PVA Fibers have advantages of lower cost, better acid and alkali resistance, higher corrosion resistance, as well as a high modulus of elasticity. PVA fibers can form a mesh structure inside the concrete, making it less likely to crack when subjected to external forces [36,37]. Two of the more prominent advantages of PVA fibers are high tensile strength and good dispersibility [38,39,40]. The investigation results demonstrated that the splitting tensile strength of concrete increased by 4–7% when 0.2% PVA fiber was added [39]. Drying shrinkage performance is also an important performance of concrete. When PVA fibers are added, the cementitious material is more strongly bonded to the PVA fibers, and the fibers inhibit shrinkage by shearing along the fiber–matrix interface [41,42]. Based on this principle, it is believed that the drying shrinkage strain of concrete decreases as the PVA fiber admixture increases [39,43]. As it is known, fibers can effectively limit the development of cracks. Therefore, the resistance to chloride ion penetration can also be improved by adding PVA fibers. However, when the content of PVA fibers is excessive, an agglomeration effect occurs and the bond between matrix and fibers may be weakened, resulting in the formation of cracks, which in turn increases the risk of chloride ion entry and destroys the durability.

At present, there are plenty of studies on the impact of PVA fibers on the durability of CC under the single action of humidity, temperature, and salt or the synergistic action of both. But many engineering is in more complex engineering environments, and there are a few studies on the effects of coupling multiple environmental factors on durability.
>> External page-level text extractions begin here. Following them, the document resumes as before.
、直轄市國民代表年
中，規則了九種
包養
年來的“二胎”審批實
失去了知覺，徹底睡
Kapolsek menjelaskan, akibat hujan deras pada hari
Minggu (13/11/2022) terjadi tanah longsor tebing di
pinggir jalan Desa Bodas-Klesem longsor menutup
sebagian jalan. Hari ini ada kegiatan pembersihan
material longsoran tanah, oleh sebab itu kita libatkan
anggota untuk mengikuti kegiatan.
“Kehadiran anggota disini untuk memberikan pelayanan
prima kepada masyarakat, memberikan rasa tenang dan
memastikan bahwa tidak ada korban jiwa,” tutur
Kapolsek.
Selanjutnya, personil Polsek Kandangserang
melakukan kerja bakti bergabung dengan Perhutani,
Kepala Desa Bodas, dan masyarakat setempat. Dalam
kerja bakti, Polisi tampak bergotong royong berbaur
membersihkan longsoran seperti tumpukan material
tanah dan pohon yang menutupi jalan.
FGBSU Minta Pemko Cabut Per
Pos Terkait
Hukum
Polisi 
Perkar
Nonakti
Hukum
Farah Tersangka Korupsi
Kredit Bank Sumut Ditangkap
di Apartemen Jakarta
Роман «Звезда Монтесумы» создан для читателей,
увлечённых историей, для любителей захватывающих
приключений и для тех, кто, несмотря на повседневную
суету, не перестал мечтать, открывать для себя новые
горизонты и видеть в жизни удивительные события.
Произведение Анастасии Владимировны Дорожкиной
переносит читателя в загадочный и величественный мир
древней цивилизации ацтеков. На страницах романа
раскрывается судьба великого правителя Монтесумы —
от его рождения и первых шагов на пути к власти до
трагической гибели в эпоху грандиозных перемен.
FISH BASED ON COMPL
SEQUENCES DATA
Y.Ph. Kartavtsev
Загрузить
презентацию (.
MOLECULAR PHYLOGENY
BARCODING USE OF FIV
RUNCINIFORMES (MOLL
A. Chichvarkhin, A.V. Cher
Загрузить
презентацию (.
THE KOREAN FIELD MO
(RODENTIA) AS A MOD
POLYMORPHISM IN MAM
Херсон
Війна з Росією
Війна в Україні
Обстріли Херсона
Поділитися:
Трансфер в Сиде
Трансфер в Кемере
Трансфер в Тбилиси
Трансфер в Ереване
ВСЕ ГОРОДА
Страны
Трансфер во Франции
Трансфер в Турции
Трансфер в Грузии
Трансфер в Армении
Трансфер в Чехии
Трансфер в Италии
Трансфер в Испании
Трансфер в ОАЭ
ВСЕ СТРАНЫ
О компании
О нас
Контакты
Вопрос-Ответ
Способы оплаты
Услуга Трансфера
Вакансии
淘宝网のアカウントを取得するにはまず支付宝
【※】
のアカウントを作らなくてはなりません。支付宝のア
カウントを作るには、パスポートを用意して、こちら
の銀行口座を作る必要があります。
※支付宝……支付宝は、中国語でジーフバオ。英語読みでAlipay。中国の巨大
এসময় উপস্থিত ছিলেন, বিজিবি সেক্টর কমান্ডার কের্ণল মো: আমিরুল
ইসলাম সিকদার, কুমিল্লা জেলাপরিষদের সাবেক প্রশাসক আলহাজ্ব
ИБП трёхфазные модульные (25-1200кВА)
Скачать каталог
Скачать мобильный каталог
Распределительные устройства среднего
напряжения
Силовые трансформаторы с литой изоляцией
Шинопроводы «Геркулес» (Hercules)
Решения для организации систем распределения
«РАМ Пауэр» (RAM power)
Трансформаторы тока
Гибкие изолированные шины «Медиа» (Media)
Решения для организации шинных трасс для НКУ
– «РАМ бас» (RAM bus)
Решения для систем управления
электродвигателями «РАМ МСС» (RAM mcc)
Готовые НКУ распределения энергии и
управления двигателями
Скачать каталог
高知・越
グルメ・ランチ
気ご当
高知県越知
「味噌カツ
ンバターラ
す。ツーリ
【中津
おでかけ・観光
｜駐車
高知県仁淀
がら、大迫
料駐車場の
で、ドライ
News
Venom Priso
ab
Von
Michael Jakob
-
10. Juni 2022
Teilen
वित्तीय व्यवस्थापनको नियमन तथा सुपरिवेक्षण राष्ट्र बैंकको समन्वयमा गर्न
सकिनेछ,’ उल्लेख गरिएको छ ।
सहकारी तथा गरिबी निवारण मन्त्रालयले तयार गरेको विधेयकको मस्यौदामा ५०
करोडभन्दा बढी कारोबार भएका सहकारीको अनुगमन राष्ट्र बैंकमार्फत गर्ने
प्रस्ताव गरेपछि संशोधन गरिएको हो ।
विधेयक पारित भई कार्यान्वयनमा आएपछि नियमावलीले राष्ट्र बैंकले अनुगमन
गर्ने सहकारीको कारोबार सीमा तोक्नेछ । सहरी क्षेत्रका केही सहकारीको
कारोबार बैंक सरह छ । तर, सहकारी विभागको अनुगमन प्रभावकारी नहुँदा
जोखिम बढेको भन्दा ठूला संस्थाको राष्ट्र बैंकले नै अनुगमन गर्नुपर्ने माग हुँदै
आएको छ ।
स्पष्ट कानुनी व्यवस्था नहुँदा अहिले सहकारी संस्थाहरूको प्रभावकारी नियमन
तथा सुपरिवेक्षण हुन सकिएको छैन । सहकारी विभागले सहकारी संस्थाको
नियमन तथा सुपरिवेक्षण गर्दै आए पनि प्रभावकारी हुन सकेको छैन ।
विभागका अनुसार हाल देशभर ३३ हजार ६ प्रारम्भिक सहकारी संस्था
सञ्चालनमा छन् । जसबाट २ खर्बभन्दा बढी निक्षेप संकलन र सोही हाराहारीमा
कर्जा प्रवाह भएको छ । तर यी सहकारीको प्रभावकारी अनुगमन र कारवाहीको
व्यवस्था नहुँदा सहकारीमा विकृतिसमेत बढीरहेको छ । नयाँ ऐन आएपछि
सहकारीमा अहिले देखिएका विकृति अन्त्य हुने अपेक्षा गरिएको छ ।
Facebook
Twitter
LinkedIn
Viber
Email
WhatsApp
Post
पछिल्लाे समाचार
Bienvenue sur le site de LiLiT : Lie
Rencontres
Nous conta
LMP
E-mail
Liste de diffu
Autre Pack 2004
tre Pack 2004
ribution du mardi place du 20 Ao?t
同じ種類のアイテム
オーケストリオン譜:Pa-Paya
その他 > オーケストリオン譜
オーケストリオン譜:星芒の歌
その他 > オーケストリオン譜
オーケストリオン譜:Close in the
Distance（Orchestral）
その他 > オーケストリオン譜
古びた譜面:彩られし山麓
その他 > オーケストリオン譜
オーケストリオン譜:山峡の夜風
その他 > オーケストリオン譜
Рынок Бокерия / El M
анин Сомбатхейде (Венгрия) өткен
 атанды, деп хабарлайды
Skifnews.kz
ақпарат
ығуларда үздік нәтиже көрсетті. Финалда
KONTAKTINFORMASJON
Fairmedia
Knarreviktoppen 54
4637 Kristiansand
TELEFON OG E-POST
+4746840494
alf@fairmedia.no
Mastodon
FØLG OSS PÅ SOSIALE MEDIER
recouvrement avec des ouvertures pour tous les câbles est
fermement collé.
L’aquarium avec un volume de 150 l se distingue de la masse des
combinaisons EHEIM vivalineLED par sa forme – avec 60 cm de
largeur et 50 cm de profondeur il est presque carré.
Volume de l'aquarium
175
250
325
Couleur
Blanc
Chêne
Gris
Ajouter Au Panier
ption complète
Furthermore, the research of PVA fibers on durability under the coupling effect of multiple factors is even less. In order to overcome this shortcoming of the existing literature, this study focuses on the effect of PVA fiber content on the durability of CC in complex environments. The purpose of this study is to analyze the mechanism of damage to durability of CC by the WHSCE and the influence of PVA fiber on durability of CC in the WHSCE. When PVA fiber is added, the stress–strain properties of the matrix are improved and self-healing can occur, which greatly improves the durability of CC. By adding PVA fiber, the durability of CC in the WHSCE is improved, which is helpful to the study of the durability of CC under multi-factor coupling environment, and will help to explore an effective method to extend the service life of CC in complex environments.